What you should do | Please put each line of the items below into a Markdown table with two columns, Row for the row number and Text for the line, skipping any blank lines. Keep the pictures out of your answer.

[Collected data entries]

## BEGIN

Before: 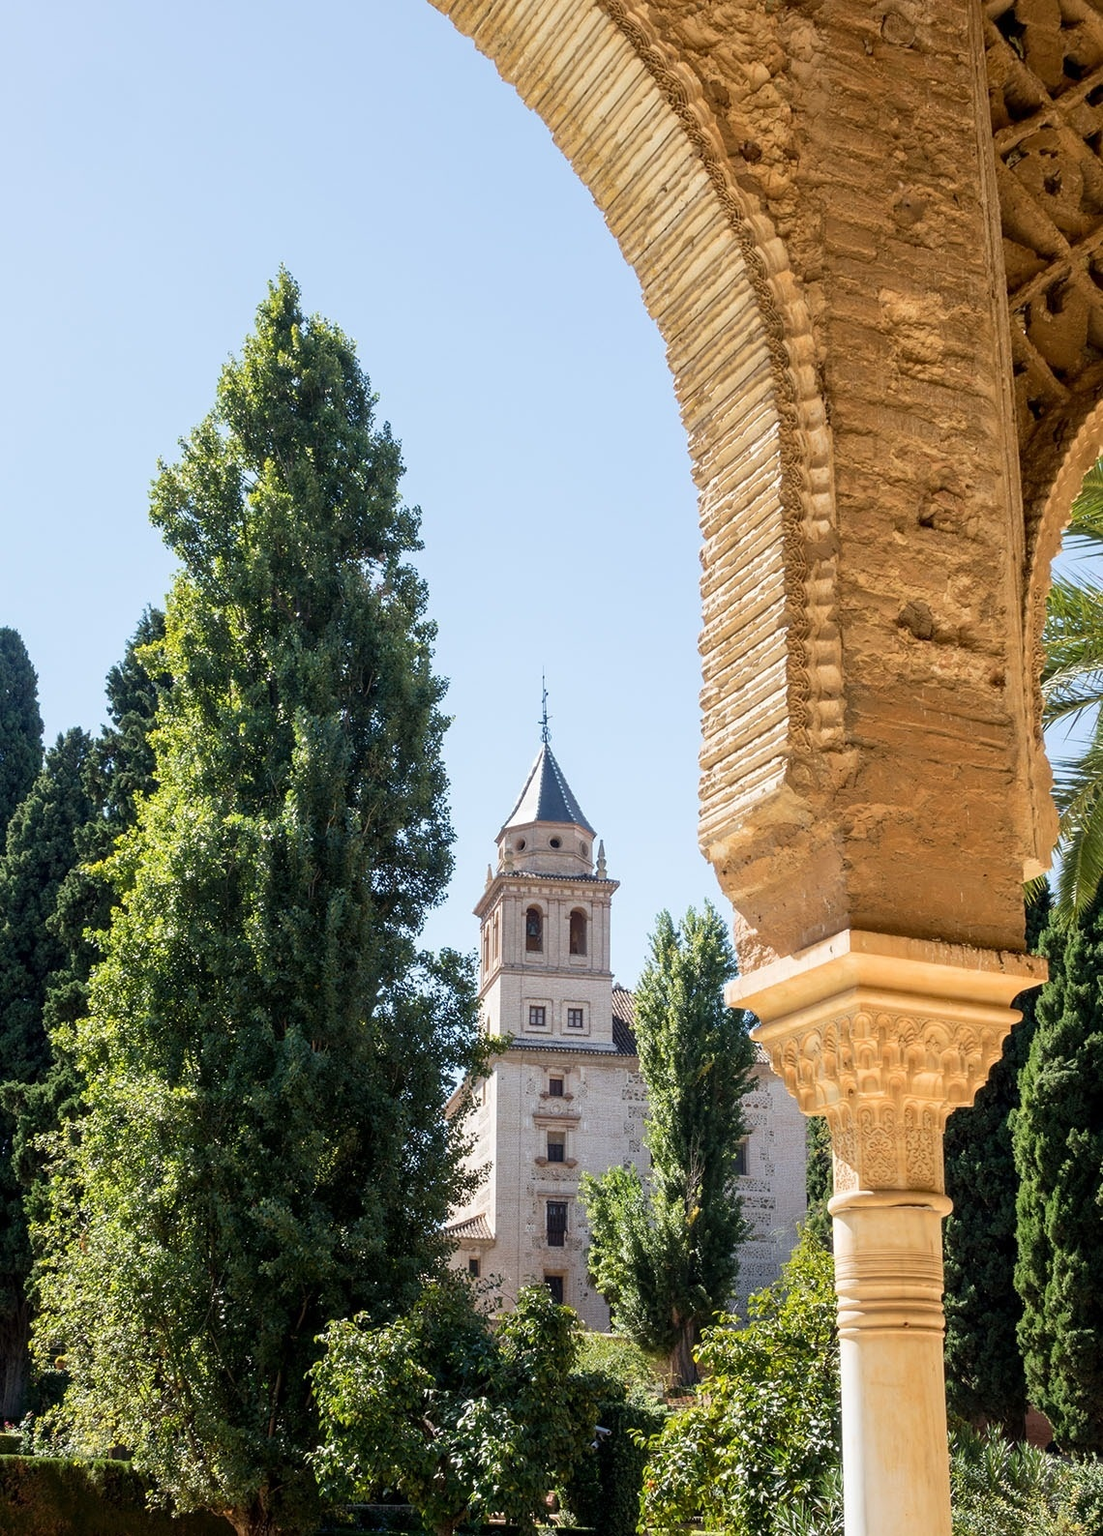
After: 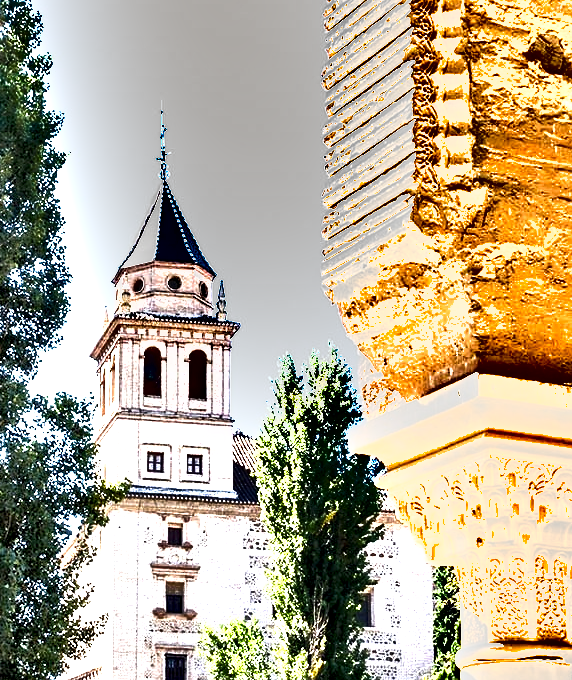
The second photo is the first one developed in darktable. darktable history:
contrast equalizer: octaves 7, y [[0.6 ×6], [0.55 ×6], [0 ×6], [0 ×6], [0 ×6]]
sharpen: amount 0.215
exposure: black level correction 0, exposure 1.891 EV, compensate exposure bias true, compensate highlight preservation false
shadows and highlights: low approximation 0.01, soften with gaussian
crop: left 35.1%, top 37.066%, right 14.71%, bottom 20.061%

## END

Answer to the task |
| Row | Text |
|---|---|
| 1 | Before:  |
| 2 | After:  |
| 3 | The second photo is the first one developed in darktable. darktable history: |
| 4 | contrast equalizer: octaves 7, y [[0.6 ×6], [0.55 ×6], [0 ×6], [0 ×6], [0 ×6]] |
| 5 | sharpen: amount 0.215 |
| 6 | exposure: black level correction 0, exposure 1.891 EV, compensate exposure bias true, compensate highlight preservation false |
| 7 | shadows and highlights: low approximation 0.01, soften with gaussian |
| 8 | crop: left 35.1%, top 37.066%, right 14.71%, bottom 20.061% |